Mr. Elliott also notes the burgeoning industry of startups offering to help employers manage student-loan repayments. “That kind of tells me that this could very well be the beginning of a trend,” he says.

As of late March, one of those startups, Boston-based Gradifi Inc., had 101 companies waiting to launch their own student-loan repayment programs through the Gradifi platform, says Chief Executive Tim DeMello. Gradifi, which worked with PwC on its student-loan perk, sends money deposited by an employer directly to an employee’s student loan servicer. Starting July 1, PwC will put $100 a month toward its employees’ loans, up to a total of $7,200, says Michael Fenlon, global talent leader for PwC.

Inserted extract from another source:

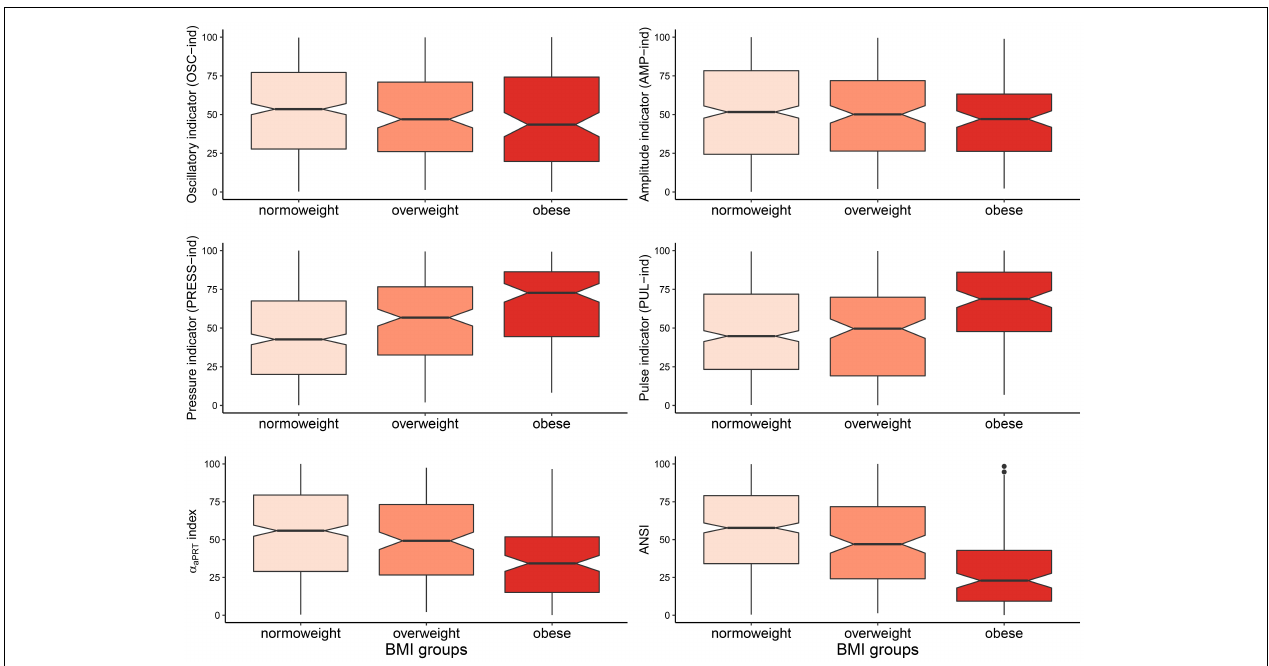
FIGURE 4 | Notched box plots of the distributions of the four ANS indicators, the α aPRT index, and ANSI within the BMI groups. Notches around the sample medians med g ( Y ) of the synthetic indicator Y within the BMI groups: g = normoweight (NW), overweight (OW), obese (OB), are given by the formula: √ med g ( Y ) ± 1 . 58 IQR g ( Y )/ n g , where IQR g ( Y ) = Q 3 , g ( Y ) − Q 1 , g ( Y ) is the interquartile difference for Y within group g with sample size n g , and Q 1 , g and Q 3 , g are the first and third quartiles, respectively (McGill et al., 1978; Chambers et al., 1983; Wickham, 2016). Notches providing an approximate 95%-confidence interval for the corresponding population medians can be used as a convenient graphical tool for comparing pairs of groups. If the notches of the medians of two groups do not overlap, then there may be systematic differences in the population. Notches depicted in the above box plots are not, however, adjusted for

Similarly, CommonBond, a lender that specializes in student-loan refinancing, is offering its employees $1,200 a year toward student loans until the worker pays off her debt.

When the benefit was announced, one of the first questions was, “How is this going to be taxed?’ ” says CommonBond CEO and co-founder David Klein.

Mr. DeMello says some of the companies he works with are giving employees slightly more than the agreed repayment amount to cover the tax bill, although neither PwC nor CommonBond steps up its payments to cover taxes, according to company spokespeople.

Student Loan Genius, another company that helps employers manage their student loan benefits, unveiled a new option earlier this month that may help to alleviate workers’ tax concerns. With this feature, companies can make a contribution to an employee’s retirement account pretax that’s triggered by a worker’s student-loan payment.

Sen. Mark Warner (D., Va.) introduced a bill in Congress in January that would allow employers to put as much as $5,500 a year pretax toward their workers’ student loans. Unlike other legislative proposals for the student-debt crisis—including allowing borrowers to refinance their loans at lower interest rates through the federal government and making two years of community college free—the bill has support from some Republicans. Sens. John Thune (R., S.D.), Shelley Moore Capito (R., W.Va.) and Kelly Ayotte (R., N.H.) co-sponsored the measure.

“It’s not going to solve every problem,” Sen. Warner says of the bill. “But it’s part of a solution that is bipartisan, that’s workable, that we can actually do something on this year, even in an election year.”